Use conservation of energy to predict the height the arrow will reach.
What it shows:
When the string of a bow and arrow is pulled from equilibrium, the elastic potential energy in the bow is converted to kinetic energy of the arrow when the string is released. When the arrow reaches the top of its flight, it has zero kinetic energy and the initial elastic potential energy is now gravitational potential energy of the arrow. Using conservation of energy, one can calculate how far the bow string must be pulled back in order for the arrow to reach a certain height (specifically, for the arrow to just touch the ceiling of the lecture hall).
How it works:
For safety purposes, the arrow has a tennis ball glued to its tip. With the bow pointing up and secured to a cart as pictured, weights are hung from the bow string. Measuring the displacement of the bow string as more weights are added shows that the bow obeys Hooke's Law. The graph shows displacement as a function of force. It is a linear relationship for reasonable displacements and the bow's stiffness, or force constant, can be deduced from the slope of the line. Knowing the force constant, one can then calculate how much work is done when the bow string is pulled a certain displacement. Alternatively, it's equal to the area under the curve.
Setting it up:
Use the "bow stringer" to string the bow (a 35# recurve York Crest bow of 64" length) with the 60" bowstring. The bow then gets clamped into a special mount made for this experiment. The mount may be attached to one of our demo carts or to the lecture bench. Once its location has been decided upon, one needs to measure (using the HiJacker) the distance from the tip of the arrow to the ceiling.

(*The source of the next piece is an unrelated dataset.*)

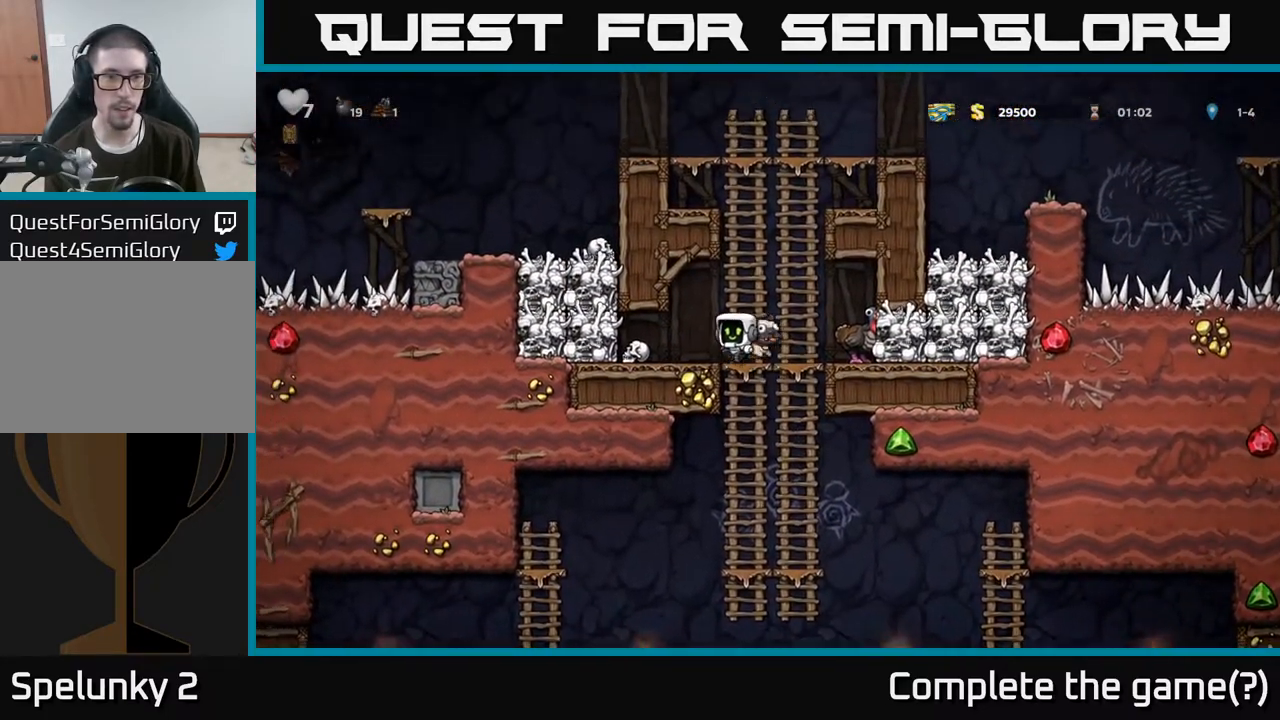
{"buttons": [], "left_stick": "right", "right_stick": "center", "events": [[100, "A", "up"], [317, "left_stick", "down"], [333, "X", "down"], [417, "left_stick", "right"], [450, "X", "up"]]}
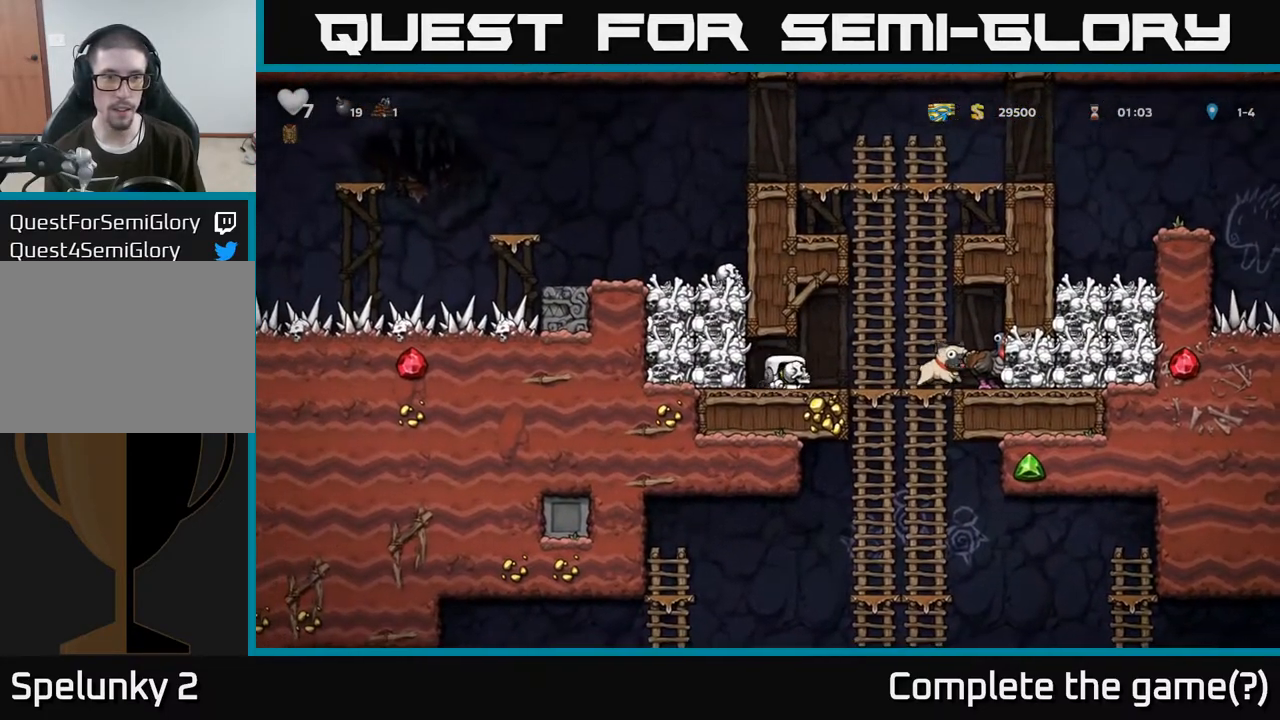
{"buttons": [], "left_stick": "down", "right_stick": "center", "events": [[233, "left_stick", "down"]]}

Having performed all the necessary measurements to determine the arrow's mass, the force constant of the bow, and the height one would like to shoot the arrow (all of which can be done before class if time is an issue), attach the trigger-release to the bow string and pull it back the calculated distance. The arrow is released when the trigger is touched.
Plotting the displacement of the bow string as successive 1 kg weights are added shows the force constant of the bow to be about 500 N/m.
As an example, pulling the bow string back 12.23 cm should propel the 87.57-gram arrow about 4.217 m high to just barely touch the ceiling. And it does!